Ya... like the price of gas???Maybe milk??? Bread??? I'm not talking about what ought to be happening I'm talking about what IS happpening. The banks are starting to see themselves as the only game in town and responding in kind.

What free market are you referring to??? Where do you not see the BOC managing the economy??? You're probably well aware of the acronym BOHICA, eh? Well get ready.

Anonymous said...

"Of course we're insulated on the island!
"Builder halts $1.4-billion Langford project"

Construction on the Capella project in Langford has been "halted" pre-sales are being refunded and work will not resume for another "year or two" says Quigg, the developer.

http://tinyurl.com/44xpjy

As one who is old enough to remember the halt in construction back in the early 80s and the half built hotel, now the Wellesley senior's residences - this is just another case of déjà-vu!

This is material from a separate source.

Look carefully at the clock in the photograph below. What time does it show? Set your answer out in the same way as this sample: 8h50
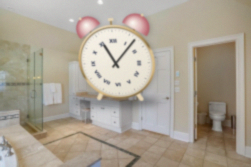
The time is 11h07
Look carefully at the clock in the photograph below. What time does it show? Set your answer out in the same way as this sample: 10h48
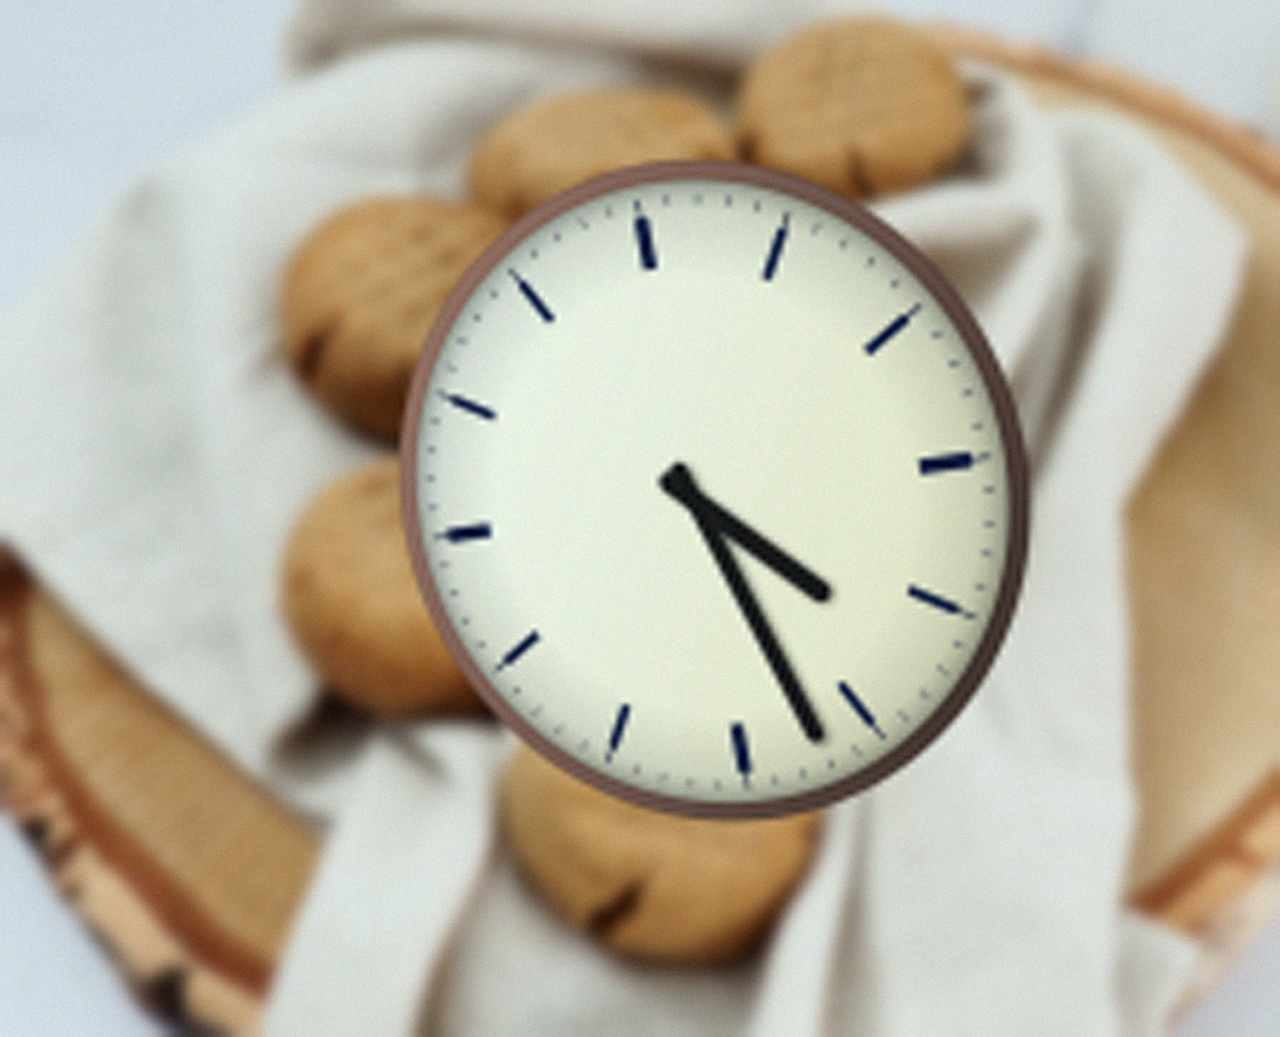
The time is 4h27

Any bets on the next project to "halt"

Do a search on that developer, he's been around long enough to see a recession or two. He's even had his hand in on a senior housing or two.

Dumb Canuck said...

I'll go for the Bear Mountain interchange to halt...

patriotz said...

The banks are starting to see themselves as the only game in town and responding in kind.

It is the business of banks and similar institutions to lend money, just as it's the business of gas stations to sell gas.

Gas stations charge a given price for gas because they need to make a profit, and banks charge a given rate for loans because they need to make a profit too.

How can you imply that banks are involved in some sort of evil conspiracy to hike interest rates when they are near historic lows? Were you around in the 70's, 80's, or 90's?